Belvédère va de nouveau demander à être placé en redressement judiciaire

La cour d’appel de Nîmes vient d’annuler la sauvegarde de l’été dernier, ne reconnaissant pas la confusion de patrimoine avec sa «petite-fille» Moncigale
Bruno de Roulhac

Nouveau rebondissement du feuilleton Belvédère. Dans un arrêt du 8 mars, la cour d’appel de Nîmes vient d’annuler la procédure de sauvegarde du groupe de spiritueux ouverte le 1er juillet 2011 par extension de la procédure de sauvegarde de Mocigale, «petite-fille» de Belvédère.

La cour a estimé que la confusion des patrimoines entre les deux sociétés – invoquée par le tribunal de commerce de Nîmes le 1er juillet dernier pour placer Belvédère en sauvegarde – «ne peut être déduite, ni de la propriété par Belvédère de la totalité des actions Marie Brizard, elle-même propriétaire de la totalité des actions Moncigale et des autres filiales françaises, ni de la communauté de dirigeants pour ces deux sociétés». Un argument avancé par le comité des créanciers FRN dès l’ouverture de la procédure.

La décision de première instance était fortement contestée par les juristes. D’ailleurs, c’est le parquet de Nîmes lui-même qui avait interjeté appel.

- _Extrait de données_:
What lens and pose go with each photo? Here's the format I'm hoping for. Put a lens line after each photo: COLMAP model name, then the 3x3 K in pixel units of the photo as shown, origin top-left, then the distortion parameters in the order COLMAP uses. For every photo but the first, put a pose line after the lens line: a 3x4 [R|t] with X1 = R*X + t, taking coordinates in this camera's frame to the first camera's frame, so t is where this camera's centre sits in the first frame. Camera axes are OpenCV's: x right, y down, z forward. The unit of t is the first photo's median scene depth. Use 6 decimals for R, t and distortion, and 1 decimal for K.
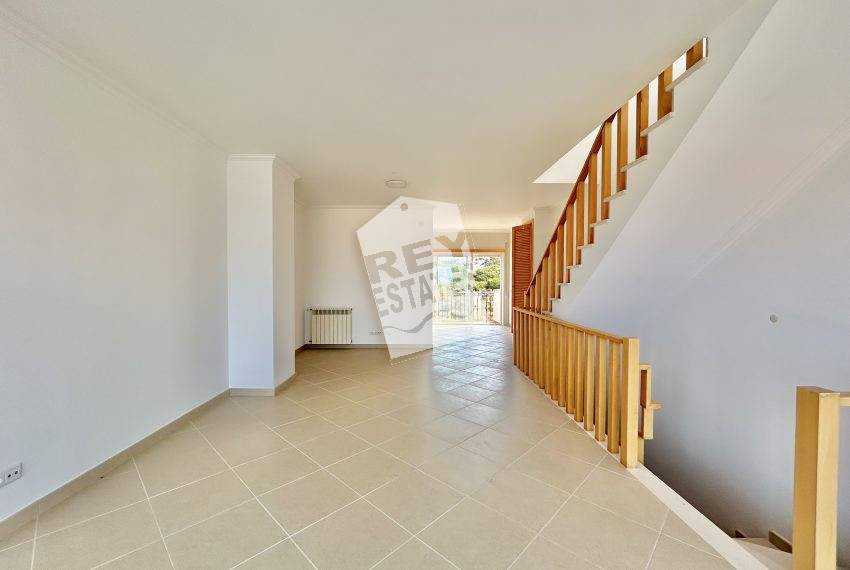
lens RADIAL K [[340.0, 0, 426.0], [0, 340.0, 286.8], [0, 0, 1]] dist [-0.000174, 0.000044]
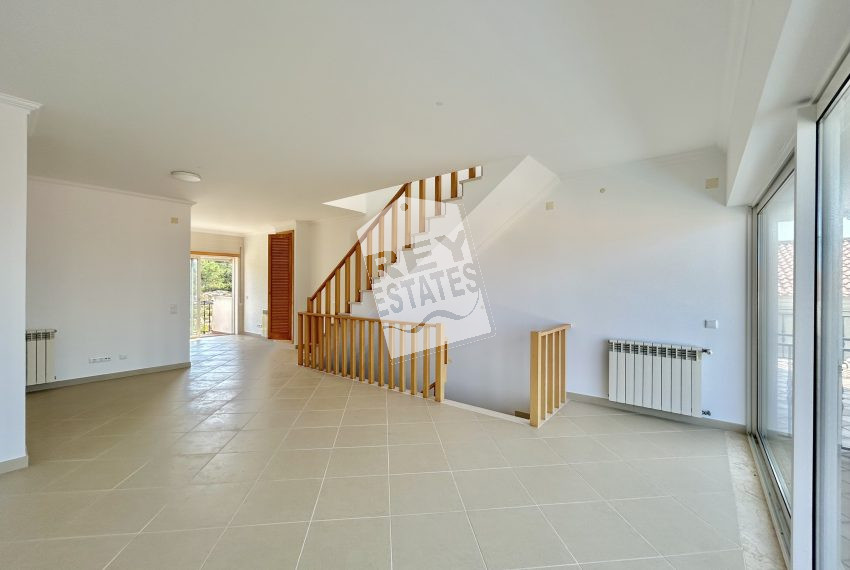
lens RADIAL K [[340.0, 0, 426.0], [0, 340.0, 286.8], [0, 0, 1]] dist [-0.000174, 0.000044]
pose [[0.639545, -0.002763, 0.768749, -0.274329], [0.013929, 0.999871, -0.007994, -0.006113], [-0.768628, 0.015820, 0.639501, -0.007422]]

- _Série d'exercices_:
1. Recopiez tout le passage de l'article sur Belvédère allant de « Nouveau rebondissement du » jusqu'à « de la procédure. » inclus.
2. Reprenez l'article sur Belvédère là où il s'arrête et poursuivez sa rédaction.
Les données n'interviennent pas dans ce travail.

- _Corrigé des activités_:
1.
Nouveau rebondissement du feuilleton Belvédère. Dans un arrêt du 8 mars, la cour d’appel de Nîmes vient d’annuler la procédure de sauvegarde du groupe de spiritueux ouverte le 1er juillet 2011 par extension de la procédure de sauvegarde de Mocigale, «petite-fille» de Belvédère.

La cour a estimé que la confusion des patrimoines entre les deux sociétés – invoquée par le tribunal de commerce de Nîmes le 1er juillet dernier pour placer Belvédère en sauvegarde – «ne peut être déduite, ni de la propriété par Belvédère de la totalité des actions Marie Brizard, elle-même propriétaire de la totalité des actions Moncigale et des autres filiales françaises, ni de la communauté de dirigeants pour ces deux sociétés». Un argument avancé par le comité des créanciers FRN dès l’ouverture de la procédure.

2.
«Nous sommes satisfaits de la décision de la cour d’appel de Nîmes. Nous attendons maintenant la décision du tribunal de commerce de Dijon sur notre demande de mise en redressement judiciaire de Belvédère SA», déclare le comité des créanciers FRN. Réponse attendue le 26 mars.

«Cet arrêt ne change rien au travail de redressement du groupe. Nous allons déposer une nouvelle demande de redressement judiciaire le plus tôt possible», explique un porte-parole de Belvédère. La société demeure protégée par la reconnaissance publique de son état de cessation des paiements».

En attendant, le groupe de spiritueux se donne toujours pour priorité le désendettement. Fin juin 2011, Belvédère affichait une dette nette de 578 millions d’euros, dont 453 millions au titre des créances FRN. Pour y arriver, le groupe promet depuis des mois des cessions d’actifs. Il a récemment mandaté le cabinet Messier Maris à cet effet. «16 offres ont été déposées sur l’une ou l’autre des marques», confie une source proche du dossier. Belvédère se refuse néanmoins toujours à confirmer la cession de sa vodka Sobieski. Le groupe pourrait faire une annonce lors de l’entrée en négociations exclusives.

Si Belvédère estime son portefeuille d’actifs à 1 milliard d’euros, ses marques sont valorisées pour 155 millions d’euros dans ses comptes, dont plus d’une moitié, en valeur, sont nanties. En 2011, Belvédère a enregistré 911 millions euros de chiffre d’affaires.